* WORK REQUEST *
Your answer must be a single number: how many lines in the records below contain the word "Spania".

[RECORDS FOR PROCESSING Boundary: Start]

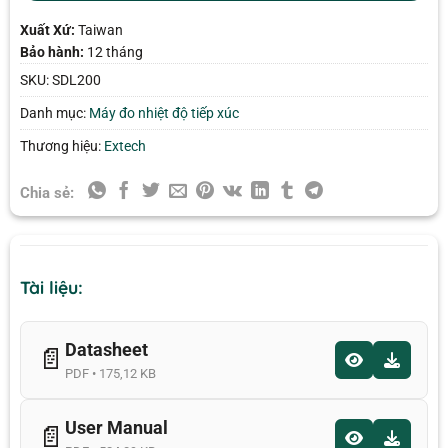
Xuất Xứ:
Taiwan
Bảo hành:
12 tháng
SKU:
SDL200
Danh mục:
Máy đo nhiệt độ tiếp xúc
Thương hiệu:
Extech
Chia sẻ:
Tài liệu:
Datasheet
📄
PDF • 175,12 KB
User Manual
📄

[RECORDS FOR PROCESSING Boundary: End]
[RECORDS FOR PROCESSING Boundary: Start]

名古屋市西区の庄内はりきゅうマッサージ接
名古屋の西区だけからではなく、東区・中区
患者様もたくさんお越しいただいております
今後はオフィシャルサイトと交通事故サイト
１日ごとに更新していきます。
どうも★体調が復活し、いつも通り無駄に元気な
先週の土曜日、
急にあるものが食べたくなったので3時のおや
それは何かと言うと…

[RECORDS FOR PROCESSING Boundary: End]
[RECORDS FOR PROCESSING Boundary: Start]

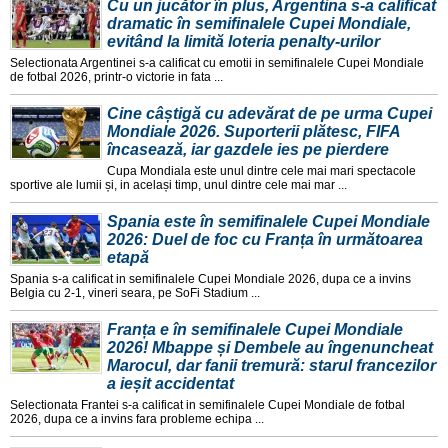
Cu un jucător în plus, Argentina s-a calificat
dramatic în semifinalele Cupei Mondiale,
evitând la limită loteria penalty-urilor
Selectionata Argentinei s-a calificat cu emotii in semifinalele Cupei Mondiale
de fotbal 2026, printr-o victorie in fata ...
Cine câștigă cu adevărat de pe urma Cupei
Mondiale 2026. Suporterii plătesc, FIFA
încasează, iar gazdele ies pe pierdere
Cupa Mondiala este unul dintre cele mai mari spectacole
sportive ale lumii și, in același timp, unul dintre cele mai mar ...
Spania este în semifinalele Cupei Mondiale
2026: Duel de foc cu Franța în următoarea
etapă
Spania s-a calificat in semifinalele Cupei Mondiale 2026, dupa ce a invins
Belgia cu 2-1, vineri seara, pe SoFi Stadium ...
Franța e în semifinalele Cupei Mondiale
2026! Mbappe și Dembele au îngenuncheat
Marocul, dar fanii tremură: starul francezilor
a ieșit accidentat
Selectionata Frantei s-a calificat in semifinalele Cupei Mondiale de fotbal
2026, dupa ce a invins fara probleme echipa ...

[RECORDS FOR PROCESSING Boundary: End]

* TASK SOLUTION *
2